Saturday, November 12, 2005

Truth No. 1

Asterisks Dot White House's Iraq Argument: "Bush and his aides had access to much more voluminous intelligence information than did lawmakers, who were dependent on the administration to provide the material. And the commissions cited by officials, though concluding that the administration did not pressure intelligence analysts to change their conclusions, were not authorized to determine whether the administration exaggerated or distorted those conclusions."

Friday, November 11, 2005

Bush: Critics try to rewrite Iraq war history

"President Bush, in the most forceful defense yet of his Iraq war policy, accused critics Friday of trying to rewrite history..."

It occurs to me that this is an incredibly useful strategy. Just not for Bush. The media have been reluctant for the past 2-plus years to really pursue investigating the evidence for invading Iraq. Only lately, in the past few weeks, have stories started to emerge about the pervasive doubts that existed in the intelligence agencies that were ignored and overridden by the administration's rush to war. Therefore, the more the Bush administration puts this story in the headlines, the more the media will (one hopes) feel justified in aggressively pursuing it. Will we finally see the truth come out?

Wednesday, November 09, 2005

Republicans have lost the center (continuing on a theme...)

IN today's episode, we see that Republicans still are avoiding the facts about the lead-up to the war, with 69% saying that the government were misinformed about WMD's. This compares to 39% for independents and 20% for Democrats. In contrast, 47% of independents now say that the government lied to the American people.

Pennsylvania voters turn on hard-right agenda

(CBS/AP) Voters came down hard Tuesday on Dover, Pa., school board members who ordered a statement on intelligent design read in biology class, ousting eight Republicans and replacing them with Democrats who want the concept stripped from the science curriculum.

The election unfolded amid a landmark federal trial involving the Dover public schools and the question of whether intelligent design promotes the Bible's view of creation. Eight Dover families sued, saying it violates the constitutional separation of church and state.
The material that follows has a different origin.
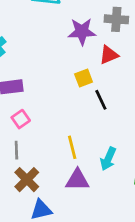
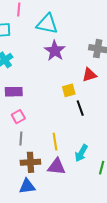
purple star: (82, 32) -> (55, 51), moved, turned 30
gray line: (16, 150) -> (21, 139), moved
brown cross: (27, 180) -> (30, 162), moved, turned 36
Republicans singing the blues

Democrats have won both (extremely close and extremely nasty) gubernatorial elections in New Jersey and Virginia. This is bound to be interpreted as a harbinger of electoral defeats for the ruling party in next year's midterms.

In Virginia, Dem. Kaine won with 52 percent conpared to Kilgore's 46%, despite (or because of?) a last-minute appearance with President W.

In New Jersey, where the race had been potrayed as neck-and-neck, Democrat Corzine pulled off a 10-point lead over Rep. Forrester.

IN a further blow for the ruling party, all four of Schwarzenegger's reform initiatives in California were defeated.